Deprem sonrası ilk günlerde bu konuda yazmakta zorlandım, daha idrakine varamadığımız bu göz göre göre felaketin fotoğrafları üzerine Oksijen’in, içinde sevdiğim yazar/insanların da bulunduğu “deprem fotoğrafı altı şiir müsameresi”ne de, olan biten yeterince üzücü değilmiş gibi videolar üzerine döşenen sakil dizi müziklerine de tabii ben de isyan ettim.
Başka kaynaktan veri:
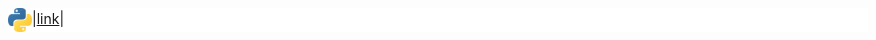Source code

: <img src="https://github.com/AnasImloul/Leetcode-Solutions/blob/main/icons/python.svg" width="24px" align="center"/></a>|[link](https://www.leetcode.com/problems/find-minimum-in-rotated-sorted-array-ii)|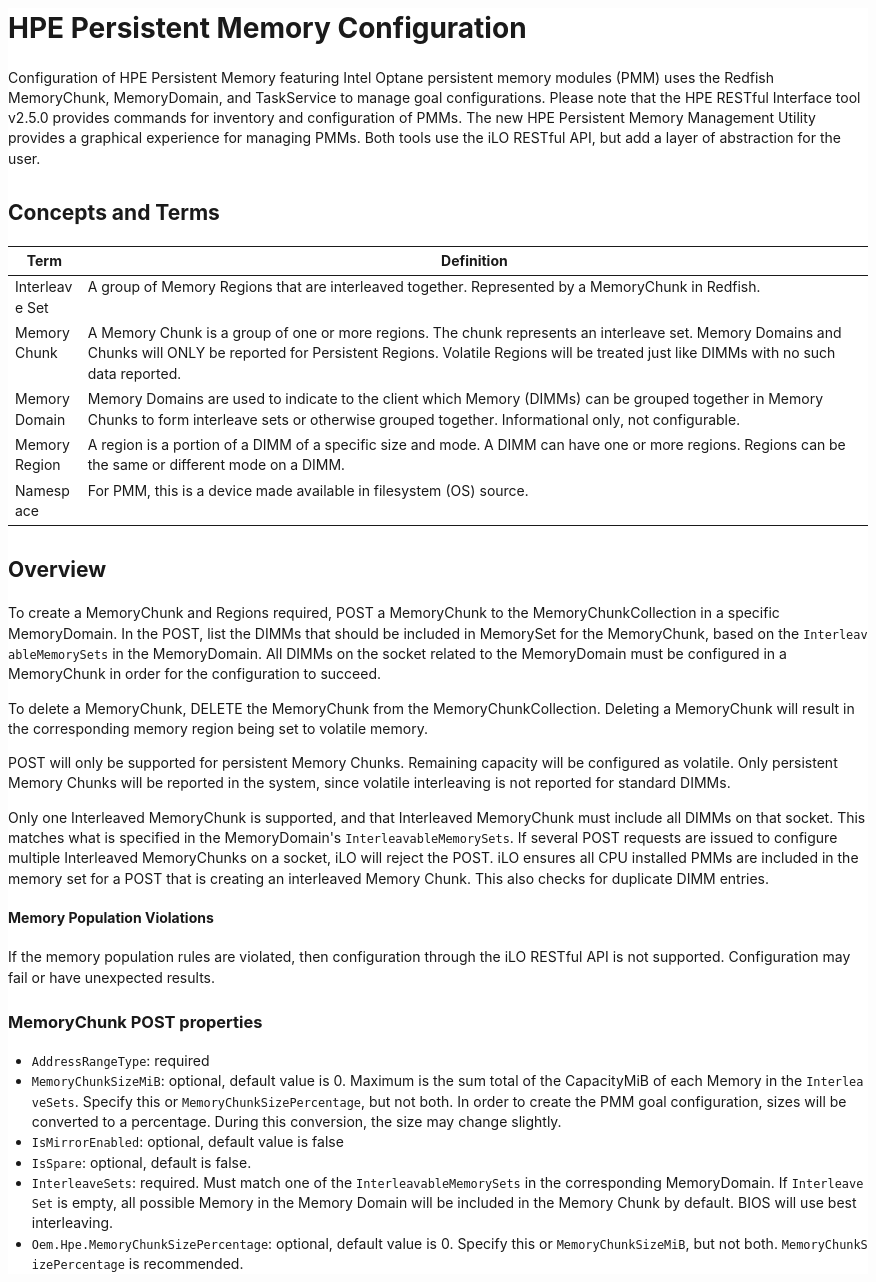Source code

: # HPE Persistent Memory Configuration

Configuration of HPE Persistent Memory featuring Intel Optane persistent memory modules (PMM) uses the Redfish MemoryChunk, MemoryDomain, and TaskService to manage goal configurations. Please note that the HPE RESTful Interface tool v2.5.0 provides commands for inventory and configuration of PMMs. The new HPE Persistent Memory Management Utility provides a graphical experience for managing PMMs. Both tools use the iLO RESTful API, but add a layer of abstraction for the user.

## Concepts and Terms

|Term|Definition|
|---|---|
| Interleave Set | A group of Memory Regions that are interleaved together. Represented by a MemoryChunk in Redfish. |
| Memory Chunk | A Memory Chunk is a group of one or more regions. The chunk represents an interleave set. Memory Domains and Chunks will ONLY be reported for Persistent Regions. Volatile Regions will be treated just like DIMMs with no such data reported. |
| Memory Domain | Memory Domains are used to indicate to the client which Memory (DIMMs) can be grouped together in Memory Chunks to form interleave sets or otherwise grouped together.  Informational only, not configurable. |
| Memory Region | A region is a portion of a DIMM of a specific size and mode. A DIMM can have one or more regions. Regions can be the same or different mode on a DIMM.  |
| Namespace | For PMM, this is a device made available in filesystem (OS) source. |


## Overview

To create a MemoryChunk and Regions required, POST a MemoryChunk to the MemoryChunkCollection in a specific MemoryDomain. In the POST, list the DIMMs that should be included in MemorySet for the MemoryChunk, based on the `InterleavableMemorySets` in the MemoryDomain. All DIMMs on the socket related to the MemoryDomain must be configured in a MemoryChunk in order for the configuration to succeed.

To delete a MemoryChunk, DELETE the MemoryChunk from the MemoryChunkCollection. Deleting a MemoryChunk will result in the corresponding memory region being set to volatile memory.

POST will only be supported for persistent Memory Chunks. Remaining capacity will be configured as volatile. Only persistent Memory Chunks will be reported in the system, since volatile interleaving is not reported for standard DIMMs.

Only one Interleaved MemoryChunk is supported, and that Interleaved MemoryChunk must include all DIMMs on that socket. This matches what is specified in the MemoryDomain's `InterleavableMemorySets`. If several POST requests are issued to configure multiple Interleaved MemoryChunks on a socket, iLO will reject the POST. iLO ensures all CPU installed PMMs are included in the memory set for a POST that is creating an interleaved Memory Chunk. This also checks for duplicate DIMM entries.

#### Memory Population Violations
If the memory population rules are violated, then configuration through the iLO RESTful API is not supported. Configuration may fail or have unexpected results.

### MemoryChunk POST properties
- `AddressRangeType`: required
- `MemoryChunkSizeMiB`: optional, default value is 0. Maximum is the sum total of the CapacityMiB of each Memory in the `InterleaveSets`. Specify this or `MemoryChunkSizePercentage`, but not both. In order to create the PMM goal configuration, sizes will be converted to a percentage. During this conversion, the size may change slightly.
- `IsMirrorEnabled`: optional, default value is false
- `IsSpare`: optional, default is false.
- `InterleaveSets`: required. Must match one of the `InterleavableMemorySets` in the corresponding MemoryDomain.  If `InterleaveSet` is empty, all possible Memory in the Memory Domain will be included in the Memory Chunk by default. BIOS will use best interleaving.
- `Oem.Hpe.MemoryChunkSizePercentage`: optional, default value is 0. Specify this or `MemoryChunkSizeMiB`, but not both. `MemoryChunkSizePercentage` is recommended.
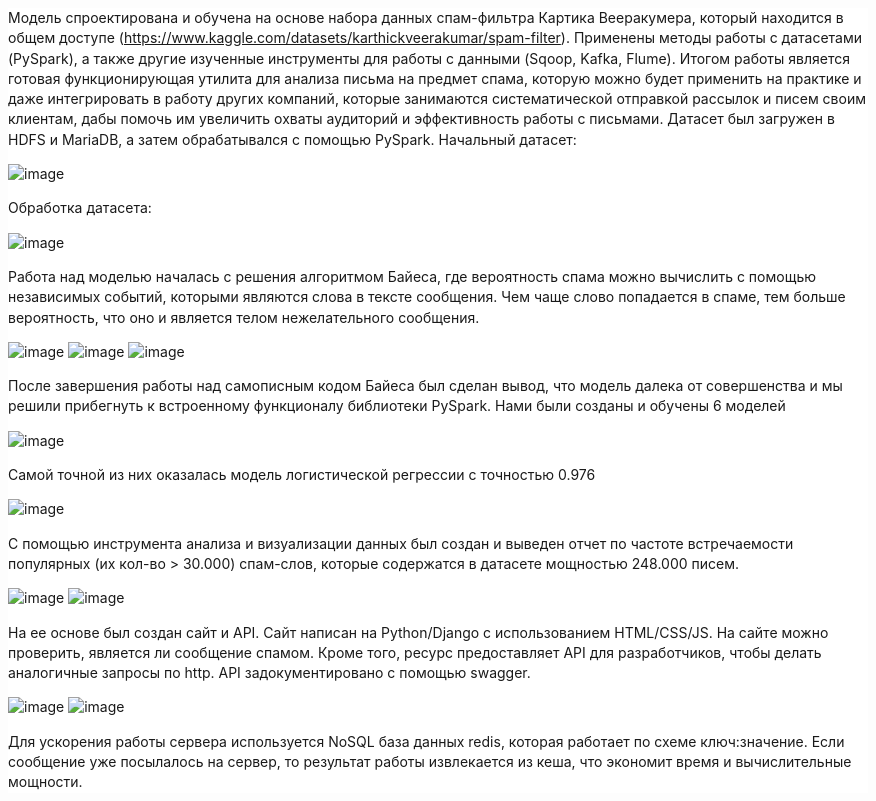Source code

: Модель спроектирована и обучена на основе набора данных спам-фильтра Картика Вееракумера, который находится в общем доступе (https://www.kaggle.com/datasets/karthickveerakumar/spam-filter). 
Применены методы работы с датасетами (PySpark), а также другие изученные инструменты для работы с данными (Sqoop, Kafka, Flume). 
Итогом работы является готовая функционирующая утилита для анализа письма на предмет спама, которую можно будет применить на практике и даже интегрировать в работу других компаний,
которые занимаются систематической отправкой рассылок и писем своим клиентам, дабы помочь им увеличить охваты аудиторий и эффективность работы с письмами.
Датасет был загружен в HDFS и MariaDB, а затем обрабатывался с помощью PySpark. 
Начальный датасет:

<img width="559" height="489" alt="image" src="https://github.com/user-attachments/assets/b655229e-e1b8-49e0-8f74-27751cdf552a" />

Обработка датасета:

<img width="975" height="547" alt="image" src="https://github.com/user-attachments/assets/de50ff5b-81c8-4971-b472-aa3179b770cd" />

Работа над моделью началась с решения алгоритмом Байеса, где вероятность спама можно вычислить с помощью независимых событий, которыми являются слова в тексте сообщения. 
Чем чаще слово попадается в спаме, тем больше вероятность, что оно и является телом нежелательного сообщения.

<img width="1043" height="607" alt="image" src="https://github.com/user-attachments/assets/92f28297-aa35-425e-990b-b6b2217ce04e" />
<img width="728" height="117" alt="image" src="https://github.com/user-attachments/assets/72431a05-ed5d-4446-bd92-a66af44d9167" />
<img width="508" height="98" alt="image" src="https://github.com/user-attachments/assets/9ea1dffc-2b7f-4f40-ab1c-c9c087f3b23d" />

После завершения работы над самописным кодом Байеса был сделан вывод, что модель далека от совершенства и мы решили прибегнуть к встроенному функционалу библиотеки PySpark.
Нами были созданы и обучены 6 моделей  

<img width="1574" height="537" alt="image" src="https://github.com/user-attachments/assets/1a2cf4ab-75be-43eb-b876-98317b9a978d" />

Самой точной из них оказалась модель логистической регрессии с точностью 0.976

<img width="1217" height="949" alt="image" src="https://github.com/user-attachments/assets/2509ce37-3b2f-42d9-a4b4-0586ce9ef90a" />

С помощью инструмента анализа и визуализации данных был создан и выведен отчет по частоте встречаемости популярных (их кол-во > 30.000) спам-слов, которые содержатся в датасете мощностью 248.000 писем.

<img width="2010" height="62" alt="image" src="https://github.com/user-attachments/assets/c0269dd4-7bf1-441e-a985-a47c21f2d7a8" />

<img width="1336" height="840" alt="image" src="https://github.com/user-attachments/assets/9679e6ee-55c9-409b-8252-2ed94452ecb3" />

На ее основе был создан сайт и API. Сайт написан на Python/Django с использованием HTML/CSS/JS. На сайте можно проверить, является ли сообщение спамом. Кроме того, ресурс предоставляет API для разработчиков, чтобы делать аналогичные запросы по http. 
API задокументировано с помощью swagger. 

<img width="553" height="737" alt="image" src="https://github.com/user-attachments/assets/2909138f-d5ae-4062-84f0-3f248a15390d" />
<img width="1160" height="556" alt="image" src="https://github.com/user-attachments/assets/850cf0b3-f8aa-4b0a-8b08-34c660b314db" />

Для ускорения работы сервера используется NoSQL база данных redis, которая работает по схеме ключ:значение. Если сообщение уже посылалось на сервер, то результат работы извлекается из кеша, что экономит время и вычислительные мощности.

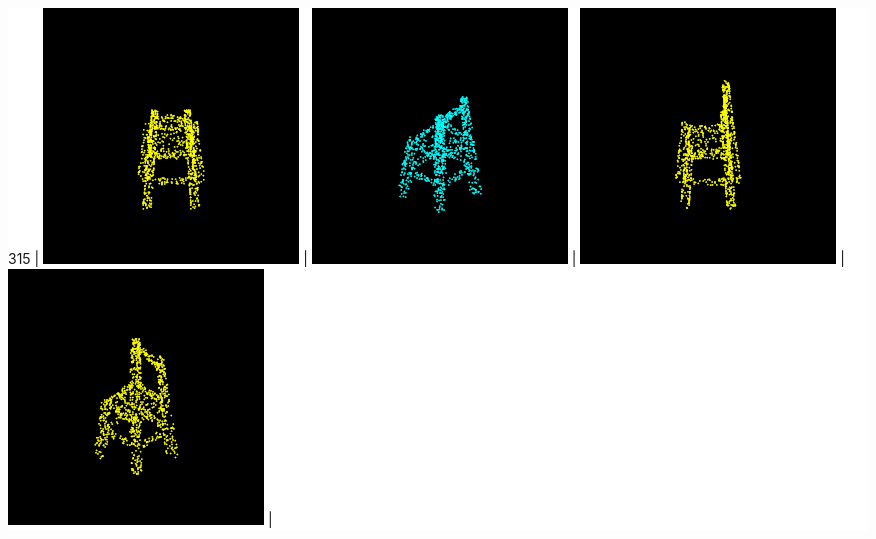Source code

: 315 | ![part_3_geometry.gif](websiteoutput/rotation_e315_a0_true_0.0_Pred_2_cls_0.gif) | ![part_3_geometry.gif](websiteoutput/rotation_e315_a45_true_0.0_Pred_1_cls_0.gif) | ![part_3_geometry.gif](websiteoutput/rotation_e315_a90_true_0.0_Pred_2_cls_0.gif) | ![part_3_geometry.gif](websiteoutput/rotation_e315_a135_true_0.0_Pred_2_cls_0.gif) |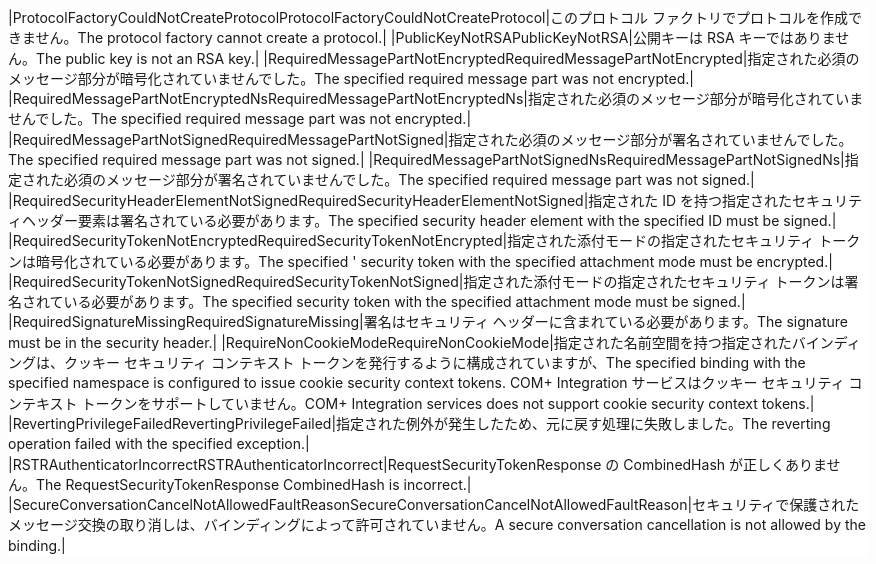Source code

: |<span data-ttu-id="761b8-313">ProtocolFactoryCouldNotCreateProtocol</span><span class="sxs-lookup"><span data-stu-id="761b8-313">ProtocolFactoryCouldNotCreateProtocol</span></span>|<span data-ttu-id="761b8-314">このプロトコル ファクトリでプロトコルを作成できません。</span><span class="sxs-lookup"><span data-stu-id="761b8-314">The protocol factory cannot create a protocol.</span></span>|
|<span data-ttu-id="761b8-315">PublicKeyNotRSA</span><span class="sxs-lookup"><span data-stu-id="761b8-315">PublicKeyNotRSA</span></span>|<span data-ttu-id="761b8-316">公開キーは RSA キーではありません。</span><span class="sxs-lookup"><span data-stu-id="761b8-316">The public key is not an RSA key.</span></span>|
|<span data-ttu-id="761b8-317">RequiredMessagePartNotEncrypted</span><span class="sxs-lookup"><span data-stu-id="761b8-317">RequiredMessagePartNotEncrypted</span></span>|<span data-ttu-id="761b8-318">指定された必須のメッセージ部分が暗号化されていませんでした。</span><span class="sxs-lookup"><span data-stu-id="761b8-318">The specified required message part was not encrypted.</span></span>|
|<span data-ttu-id="761b8-319">RequiredMessagePartNotEncryptedNs</span><span class="sxs-lookup"><span data-stu-id="761b8-319">RequiredMessagePartNotEncryptedNs</span></span>|<span data-ttu-id="761b8-320">指定された必須のメッセージ部分が暗号化されていませんでした。</span><span class="sxs-lookup"><span data-stu-id="761b8-320">The specified required message part was not encrypted.</span></span>|
|<span data-ttu-id="761b8-321">RequiredMessagePartNotSigned</span><span class="sxs-lookup"><span data-stu-id="761b8-321">RequiredMessagePartNotSigned</span></span>|<span data-ttu-id="761b8-322">指定された必須のメッセージ部分が署名されていませんでした。</span><span class="sxs-lookup"><span data-stu-id="761b8-322">The specified required message part was not signed.</span></span>|
|<span data-ttu-id="761b8-323">RequiredMessagePartNotSignedNs</span><span class="sxs-lookup"><span data-stu-id="761b8-323">RequiredMessagePartNotSignedNs</span></span>|<span data-ttu-id="761b8-324">指定された必須のメッセージ部分が署名されていませんでした。</span><span class="sxs-lookup"><span data-stu-id="761b8-324">The specified required message part was not signed.</span></span>|
|<span data-ttu-id="761b8-325">RequiredSecurityHeaderElementNotSigned</span><span class="sxs-lookup"><span data-stu-id="761b8-325">RequiredSecurityHeaderElementNotSigned</span></span>|<span data-ttu-id="761b8-326">指定された ID を持つ指定されたセキュリティヘッダー要素は署名されている必要があります。</span><span class="sxs-lookup"><span data-stu-id="761b8-326">The specified security header element with the specified ID must be signed.</span></span>|
|<span data-ttu-id="761b8-327">RequiredSecurityTokenNotEncrypted</span><span class="sxs-lookup"><span data-stu-id="761b8-327">RequiredSecurityTokenNotEncrypted</span></span>|<span data-ttu-id="761b8-328">指定された添付モードの指定されたセキュリティ トークンは暗号化されている必要があります。</span><span class="sxs-lookup"><span data-stu-id="761b8-328">The specified ' security token with the specified attachment mode must be encrypted.</span></span>|
|<span data-ttu-id="761b8-329">RequiredSecurityTokenNotSigned</span><span class="sxs-lookup"><span data-stu-id="761b8-329">RequiredSecurityTokenNotSigned</span></span>|<span data-ttu-id="761b8-330">指定された添付モードの指定されたセキュリティ トークンは署名されている必要があります。</span><span class="sxs-lookup"><span data-stu-id="761b8-330">The specified security token with the specified attachment mode must be signed.</span></span>|
|<span data-ttu-id="761b8-331">RequiredSignatureMissing</span><span class="sxs-lookup"><span data-stu-id="761b8-331">RequiredSignatureMissing</span></span>|<span data-ttu-id="761b8-332">署名はセキュリティ ヘッダーに含まれている必要があります。</span><span class="sxs-lookup"><span data-stu-id="761b8-332">The signature must be in the security header.</span></span>|
|<span data-ttu-id="761b8-333">RequireNonCookieMode</span><span class="sxs-lookup"><span data-stu-id="761b8-333">RequireNonCookieMode</span></span>|<span data-ttu-id="761b8-334">指定された名前空間を持つ指定されたバインディングは、クッキー セキュリティ コンテキスト トークンを発行するように構成されていますが、</span><span class="sxs-lookup"><span data-stu-id="761b8-334">The specified binding with the specified namespace is configured to issue cookie security context tokens.</span></span> <span data-ttu-id="761b8-335">COM+ Integration サービスはクッキー セキュリティ コンテキスト トークンをサポートしていません。</span><span class="sxs-lookup"><span data-stu-id="761b8-335">COM+ Integration services does not support cookie security context tokens.</span></span>|
|<span data-ttu-id="761b8-336">RevertingPrivilegeFailed</span><span class="sxs-lookup"><span data-stu-id="761b8-336">RevertingPrivilegeFailed</span></span>|<span data-ttu-id="761b8-337">指定された例外が発生したため、元に戻す処理に失敗しました。</span><span class="sxs-lookup"><span data-stu-id="761b8-337">The reverting operation failed with the specified exception.</span></span>|
|<span data-ttu-id="761b8-338">RSTRAuthenticatorIncorrect</span><span class="sxs-lookup"><span data-stu-id="761b8-338">RSTRAuthenticatorIncorrect</span></span>|<span data-ttu-id="761b8-339">RequestSecurityTokenResponse の CombinedHash が正しくありません。</span><span class="sxs-lookup"><span data-stu-id="761b8-339">The RequestSecurityTokenResponse CombinedHash is incorrect.</span></span>|
|<span data-ttu-id="761b8-340">SecureConversationCancelNotAllowedFaultReason</span><span class="sxs-lookup"><span data-stu-id="761b8-340">SecureConversationCancelNotAllowedFaultReason</span></span>|<span data-ttu-id="761b8-341">セキュリティで保護されたメッセージ交換の取り消しは、バインディングによって許可されていません。</span><span class="sxs-lookup"><span data-stu-id="761b8-341">A secure conversation cancellation is not allowed by the binding.</span></span>|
Bu kadar travmatik bir toplumda acıyı karşılamak, acıyı yağmalamak, kendini geride tutup ses veremeyenin sesi olmak gibi net ayrımlar konusunda hala ciddi sıkıntılarımız var, bu konuda ayrıca yazacağım bir ara. Neyse hem gazete hem de sevdiğim yazarların çoğu uygun bir dille özür diledi, “dumurdur, insan hata yapan bir varlıktır, olur” diyelim, tüm hatalar gibi tekrarının olmamasına yoğunlaşalım.
Memleketim Diyarbakır, pek az gördüğüm Kahramanmaraş, Elbistan ve zarar gören tüm illerdeki dayanışma, kendi acısını kenara alabilen vakur insanlık onuru göğsümü kabartıyor. Güzelim insanları, güzelim kültürüyle yok olmanın eşiğine gelmiş canım Hatay ve tüm şehirler için de, yalnız insanlar değil, içlerindeki tüm canlılar, tarih, kültür ve gelecek için de içim, içimiz yanıyor.
Her şeye rağmen insanlık ve sivil dayanışma galip geldi, tek güç ve umut burada. İmkanı olan olmayan pek çok kişi ve kuruluş deprem bölgesine yardım için elinden gelenin ötesini yaptı. Vicdanı ve aklı olan hemen herkes, kendi şahsi sıkıntılarını bir hafta için olsun paranteze alıp “başkalarının acısı”na baktı. Belki de artık “metaforik babalar”dan medet ummayı bıraktığımızı, devletin “baba” olmadığını anladığımızı, dışarıdan gelen onca samimi destekle “bize bizden başkası düşman” algısından da bir nebze olsun sıyrıldığımızı umuyorum.
Bunu dün yazmıştım: Umut, umutsuzluk değil, “buradan artık başka bir yere çıkacağız” duygusu… Bu hazmı çok zor yas da bunun içinde, şu an, şimdi hayatta olsak da hepimizin kırılganlığımızın artık nihayet, olabildiğince farkına varması da. Bu varsa, acı çekenler ve yas tutanlar için sabır, yaşayanlar için umut amaç ve teselli var, sanki. İyilik kazanacak ya da herkes kaybedecek. İyilik yoksa hayat yok.